How to use toad to identify duplicate data in tables

how can I use toad to identify duplicate data? please I need help.

Database menu > Compare > Data Dupliates

how about in a solution where I do not know the exact table which is duplicate how can I go about it?

In that case, you’d just have to start looking in tables one by one. So, in Data Duplicates, pick the first table, click on the “Summary” tab. If there are duplicates, you’ll see them. Then go back and pick the next table and repeat.

okay thanks. so what do duplicate (summary) and duplicate data (editable) do?

what does duplicate data (editable) does?

You can edit the grid in the tab that says “editable”, but the query can be a lot slower than query that the “Summary” tab runs.

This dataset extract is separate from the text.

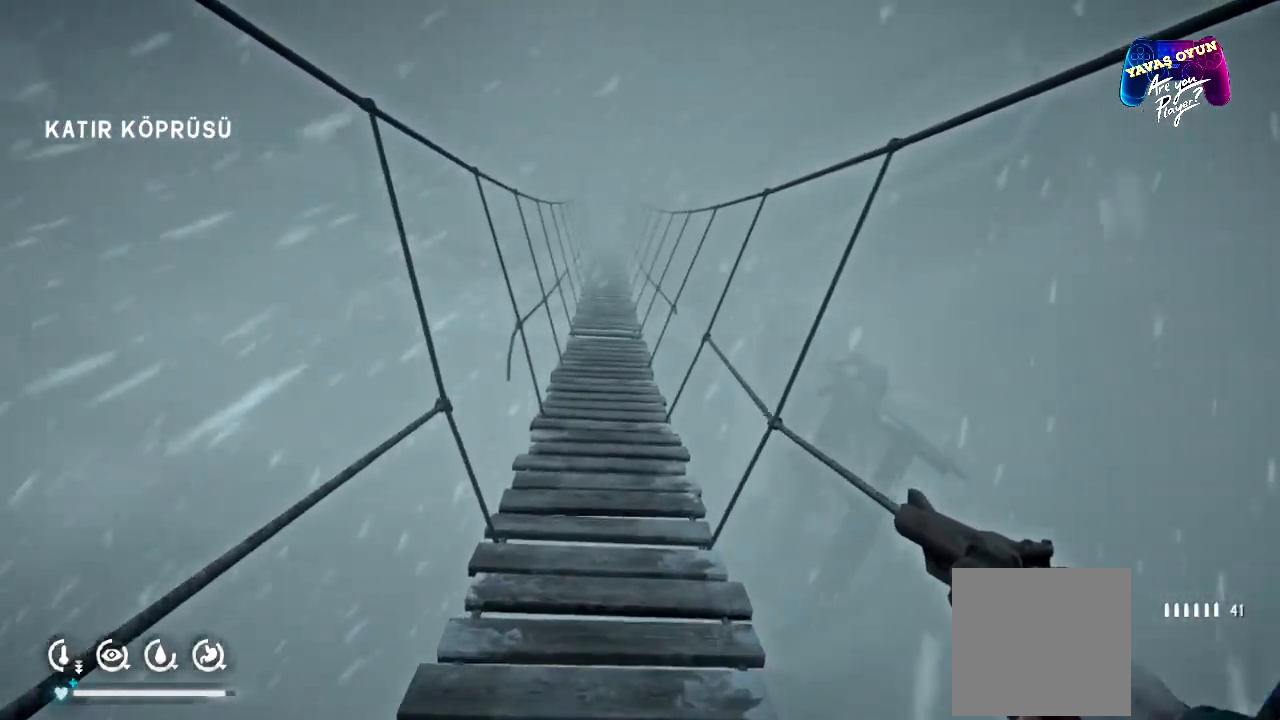
{"buttons": [], "left_stick": "up", "right_stick": "center", "events": []}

right now I just click on the duplicate data (editable) the it still running but now my question is what does duplicate data (editable ) do? thank you.

Well, I did tell you it might be slow…

If it comes back with a result in the grid, you can click in the grid and change the data by typing something else over it.

okay so now what is the next step because it still running.

You have to wait for it to finish. If it’s a big table, maybe you should read a book, take a jog, play with your kids, etc.

If you don’t want to do that, you can click the 2nd toolbar button to cancel it.

if there is any duplicate data in the table it will display something on the grid right? if so what can I do next to eliminate the those duplicate data? I don’t know if I am making sense to you.

Yes, it will display duplicates in the grid if it finds any.

If it is just a few duplicates, you can use the grid toolbar buttons on the bottom to delete the rows you don’t want. Or you can change the data by typing in the grid.

If there are a lot of duplicates and you want to eliminate all but one, click the first toolbar button. It will show you the query with a comment at the top like this:

/* To show all but one of each duplicate row, change to “<>” to:
‘>’ (keeps first duplicate)
or ‘<’ (keeps last duplicate) * /
Select A1.rowid, A1.*
from SCOTT.EMP A1
where exists (Select ‘x’ from SCOTT.EMP A2
where A1.ROWID <> A2.ROWID

So, you can copy/paste that whole thing into the Editor, and change it to something like

Delete
from SCOTT.EMP A1
where exists (Select ‘x’ from SCOTT.EMP A2
where A1.ROWID < A2.ROWID <<<<<<<<<<<<<-- notice here I changed <> to <
and ((A1.EMPNO = A2.EMPNO) or ((A1.EMPNO is null) and (A2.EMPNO is null)))
and ((A1.ENAME = A2.ENAME) or ((A1.ENAME is null) and (A2.ENAME is null)))
and ((A1.JOB = A2.JOB) or ((A1.JOB is null) and (A2.JOB is null)))
and ((A1.MGR = A2.MGR) or ((A1.MGR is null) and (A2.MGR is null)))
and ((A1.HIREDATE = A2.HIREDATE) or ((A1.HIREDATE is null) and (A2.HIREDATE is null)))
and ((A1.SAL = A2.SAL) or ((A1.SAL is null) and (A2.SAL is null)))
and ((A1.COMM = A2.COMM) or ((A1.COMM is null) and (A2.COMM is null)))
and ((A1.DEPTNO = A2.DEPTNO) or ((A1.DEPTNO is null) and (A2.DEPTNO is null))));

then run the DELETE query in the editor. It will delete all duplicates except one.

thank you very much Jdorlon I really appreciate it.

if I have any request again I will let u kno.

1 Like